A novel metric for assessing climatological surface habitability

TL;DR

This paper introduces a new climate habitability metric based on Earth's observed life limits, improving the assessment of potential life-supporting conditions on exoplanets beyond traditional temperature-based measures.

Contribution

It develops and validates a novel habitability metric incorporating thermal and water flux limits, expanding the scope beyond binary habitability definitions.

Findings

Temperature alone does not fully capture habitability patterns.

The new metric better aligns with observed Earth's habitability distribution.
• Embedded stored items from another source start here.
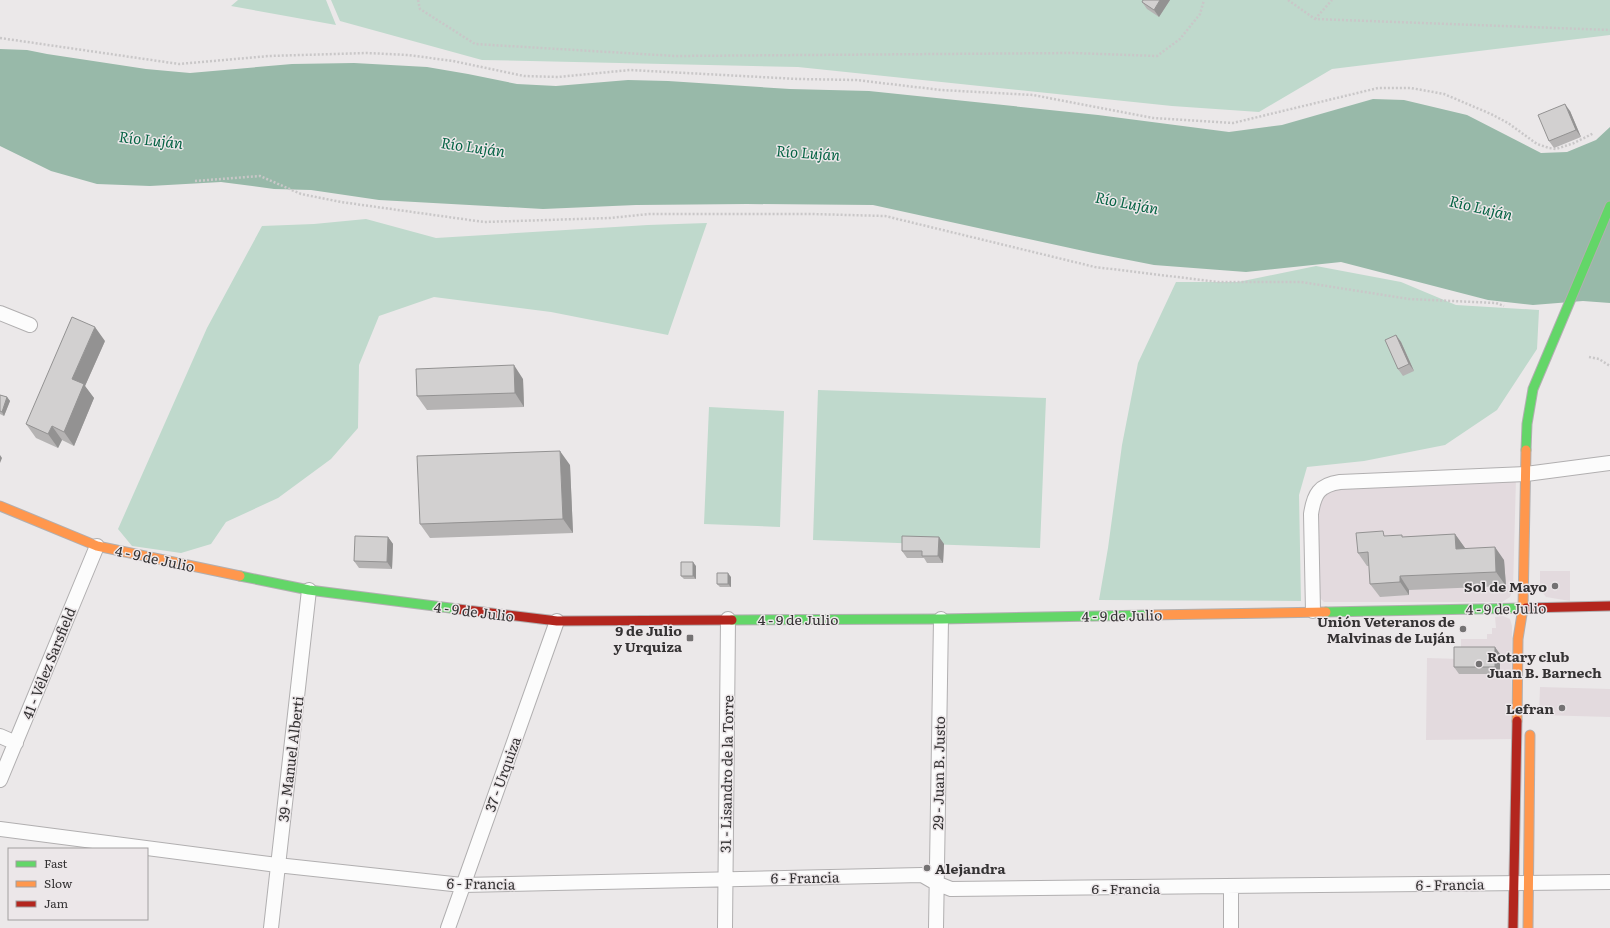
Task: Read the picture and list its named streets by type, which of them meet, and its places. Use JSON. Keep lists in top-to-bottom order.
{
  "streets": {
    "street": [
      "4 - 9 de Julio",
      "41 - Vélez Sarsfield",
      "39 - Manuel Alberti",
      "29 - Juan B. Justo",
      "37 - Urquiza",
      "31 - Lisandro de la Torre",
      "6 - Francia"
    ]
  },
  "crossings": [
    ["4 - 9 de Julio", "41 - Vélez Sarsfield"],
    ["4 - 9 de Julio", "39 - Manuel Alberti"],
    ["4 - 9 de Julio", "29 - Juan B. Justo"],
    ["4 - 9 de Julio", "37 - Urquiza"],
    ["4 - 9 de Julio", "31 - Lisandro de la Torre"],
    ["39 - Manuel Alberti", "6 - Francia"],
    ["29 - Juan B. Justo", "6 - Francia"],
    ["37 - Urquiza", "6 - Francia"],
    ["31 - Lisandro de la Torre", "6 - Francia"]
  ],
  "water": ["Río Luján"],
  "places": {
    "other": [
      "Sol de Mayo",
      "Unión Veteranos de Malvinas de Luján",
      "Rotary club Juan B. Barnech",
      "Lefran",
      "Alejandra"
    ],
    "transit": ["9 de Julio y Urquiza"]
  },
  "legend": ["Fast", "Slow", "Jam"]
}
Incorporating water fluxes improves habitability assessment accuracy.

Abstract

Planetary surface habitability has so far been considered, in the main, upon a global scale. The increasing number of 3D modelling studies of (exo)planetary climate has highlighted the need for a more nuanced understanding of surface habitability. Using satellite-derived data of photosynthetic life to represent the observed surface habitability of modern Earth, we validate a set of climatologically-defined metrics previously used in habitability studies. The comparison finds that the metrics defined by surface temperature alone show spatial patterns of habitability distinct to those defined by aridity or water availability, with no metric able to completely replicate the observed habitability. We build upon these results to introduce a new metric defined by the observed thermal limits of modern Earth-based life, along with surface water fluxes as an analogue for water and nutrient availability. Furthermore, we pay attention to not only the thermal bounds of macroscopic complex life, but additionally the limits of microbial life which have been vital to the generation of Earth's biosignatures, thus expanding considerations of climatic habitability out of a historically binary definition. Repeating the validation for our metric, along with another which uses a similar definition that incorporates conditions for both temperature and water availability, shows a significant improvement in capturing the broad patterns of surface habitability, laying the groundwork for more comprehensive assessments of potential life-supporting climates upon other planets.